I watch them furl their banners, and I watch the thick crowd that envelops the central nave as votaries pay their homage to the Queen with a kiss on the image’s foot. I notice Herald friends reacquaint themselves in the side aisles, parents chat with tunicked daughters, exchanges of smiles and laughter, a bobbed head. Little fragments of other peoples’ lives slip past me in a foreign language. The Oratorian in his elegant high white collar seems to be rearranging the chairs in the sanctuary.
I watch the girl Heralds gather in little conversational knots, lovely to behold in their casual innocence. They seem more animated, human in their conversation.
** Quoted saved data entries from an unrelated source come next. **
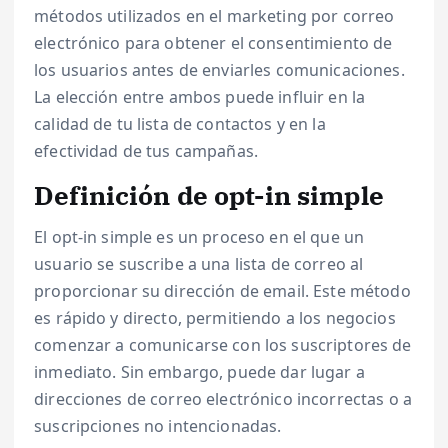
métodos utilizados en el marketing por correo
electrónico para obtener el consentimiento de
los usuarios antes de enviarles comunicaciones.
La elección entre ambos puede influir en la
calidad de tu lista de contactos y en la
efectividad de tus campañas.
Definición de opt-in simple
El opt-in simple es un proceso en el que un
usuario se suscribe a una lista de correo al
proporcionar su dirección de email. Este método
es rápido y directo, permitiendo a los negocios
comenzar a comunicarse con los suscriptores de
inmediato. Sin embargo, puede dar lugar a
direcciones de correo electrónico incorrectas o a
suscripciones no intencionadas.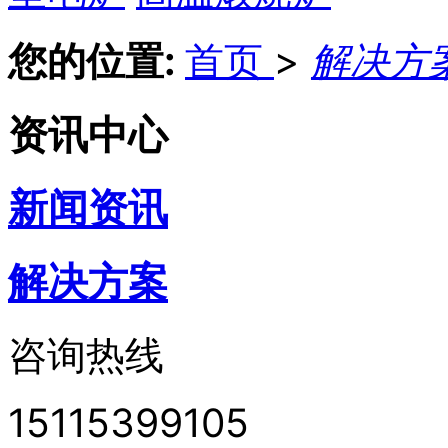
您的位置:
首页
>
解决方
资讯中心
新闻资讯
解决方案
咨询热线
15115399105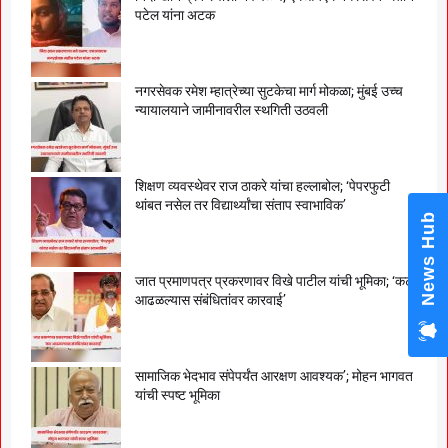
पटेल यांना अटक
नगरसेवक रमेश म्हात्रेच्या सुटकेचा मार्ग मोकळा; मुंबई उच्च
न्यायालयाने जामीनावरील स्थगिती उठवली
शिक्षण व्यवस्थेवर राज ठाकरे यांचा हल्लाबोल; ‘पेपरफुटी
थांबत नसेल तर विद्यार्थ्यांचा संताप स्वाभाविक’
News Hub
जात प्रमाणपत्र प्रकरणावर विखे पाटील यांची भूमिका; ‘कट
आढळल्यास संबंधितांवर कारवाई’
सामाजिक भेदभाव संपेपर्यंत आरक्षण आवश्यक’; मोहन भागवत
यांची स्पष्ट भूमिका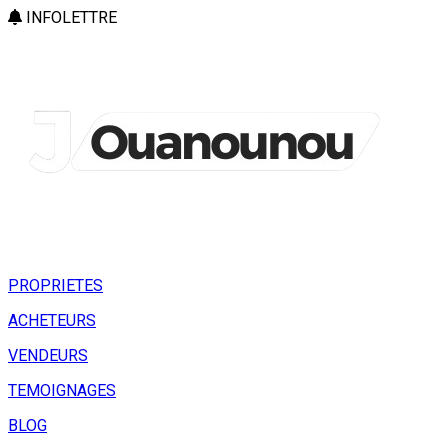
INFOLETTRE
PROPRIETES
ACHETEURS
VENDEURS
TEMOIGNAGES
BLOG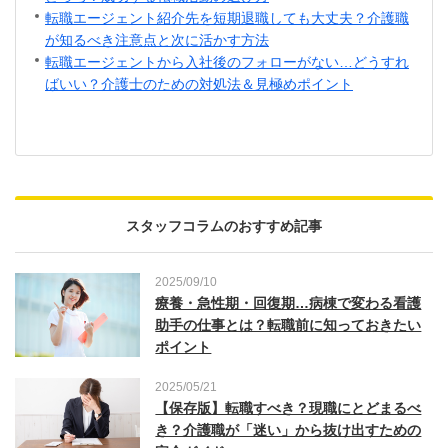
転職エージェント紹介先を短期退職しても大丈夫？介護職
が知るべき注意点と次に活かす方法
転職エージェントから入社後のフォローがない…どうすれ
ばいい？介護士のための対処法＆見極めポイント
スタッフコラムのおすすめ記事
2025/09/10
療養・急性期・回復期…病棟で変わる看護
助手の仕事とは？転職前に知っておきたい
ポイント
2025/05/21
【保存版】転職すべき？現職にとどまるべ
き？介護職が「迷い」から抜け出すための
Their features seem more individual now despite their uniforms and identically pulled-back glossy dark hair. Some are pale and delicate, even northern and freckled, others strong-featured and olive. Straight teeth, crooked teeth, touches of charming irregularity. All seem small and lean in their magisterial garb. A pair sit in one side chapel and strike their chests in some curious penitential exercise and then go back to gossiping, eyes swiveling over the chapel’s intricately-painted vaults.
Meanwhile, the young men and the older Heralds greet one another or gawk animatedly at a lurid wax virgin-martyr displayed in the curve of a niche. One novice in a pale brown tunic, hooks a caped blue uniform cloak over his robe and looks about for parent or brothers. Two others, flanking the statue as the Queen’s guard, exchange whispered confidences behind the Virgin’s back. It is the most pleasant thing in the world to sit here and watch these young spirits.
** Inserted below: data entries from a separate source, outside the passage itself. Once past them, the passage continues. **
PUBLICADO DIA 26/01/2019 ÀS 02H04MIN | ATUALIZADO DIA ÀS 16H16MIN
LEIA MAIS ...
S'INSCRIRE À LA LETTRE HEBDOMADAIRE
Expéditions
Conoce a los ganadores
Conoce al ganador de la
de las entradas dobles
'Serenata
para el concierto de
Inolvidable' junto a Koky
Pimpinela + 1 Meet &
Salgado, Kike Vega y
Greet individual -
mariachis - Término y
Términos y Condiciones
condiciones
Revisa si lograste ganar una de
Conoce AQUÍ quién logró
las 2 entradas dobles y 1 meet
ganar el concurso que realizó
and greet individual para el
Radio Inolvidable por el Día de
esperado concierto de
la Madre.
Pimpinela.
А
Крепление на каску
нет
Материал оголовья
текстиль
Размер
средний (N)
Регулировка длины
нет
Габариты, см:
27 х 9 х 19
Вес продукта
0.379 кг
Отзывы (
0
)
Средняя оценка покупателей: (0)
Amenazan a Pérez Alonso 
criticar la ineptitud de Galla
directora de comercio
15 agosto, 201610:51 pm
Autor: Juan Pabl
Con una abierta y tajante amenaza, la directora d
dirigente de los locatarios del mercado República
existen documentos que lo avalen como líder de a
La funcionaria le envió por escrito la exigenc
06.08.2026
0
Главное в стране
I was distant, separated by nationality and language, but I felt close to these young people, united by an ancient faith and a common mind. I only wished I could hear it, hear those common words, those eccentric Catholic Nerd jokes or bold promises of Marian loyalty from their lips, to hear and to understand it. But there was a language between us, and so I am content to commune silently, to drink it in, and to savor this Catholic splendor before it flickers into a faded memory.
Though I get the courage to tell one of the girls “Canta bene” and she says grazie and I am willing to leave it at that.
And then I turn my attention to the Queen once again. The line of votaries is just beginning to shorten, but it’s growing even darker outside and I don’t know the neighborhood well. It looks like it will be a while. I kneel and say a brief prayer to Her and Her Son, and slip back into the evening from whence I came. I am still ecstatic with excitement at this world of knightly pledges to the real, queenly dignity of this celestial Virgin.
I am still somewhat confused as to who these modern-day knights in their boots and tabards are, whether local or worldwide, lay or professed, but nonetheless tonight I have seen enough to fill volumes. The drums still roll in my ears, and my knees are weak, my head vague with giddy excitement at the triumph of the Virgin. I take one final glance at the window-pierced dome of the lofty church as I stand out on the piazza sidewalk beyond.
It was, by far, the best evening I have spent in Rome.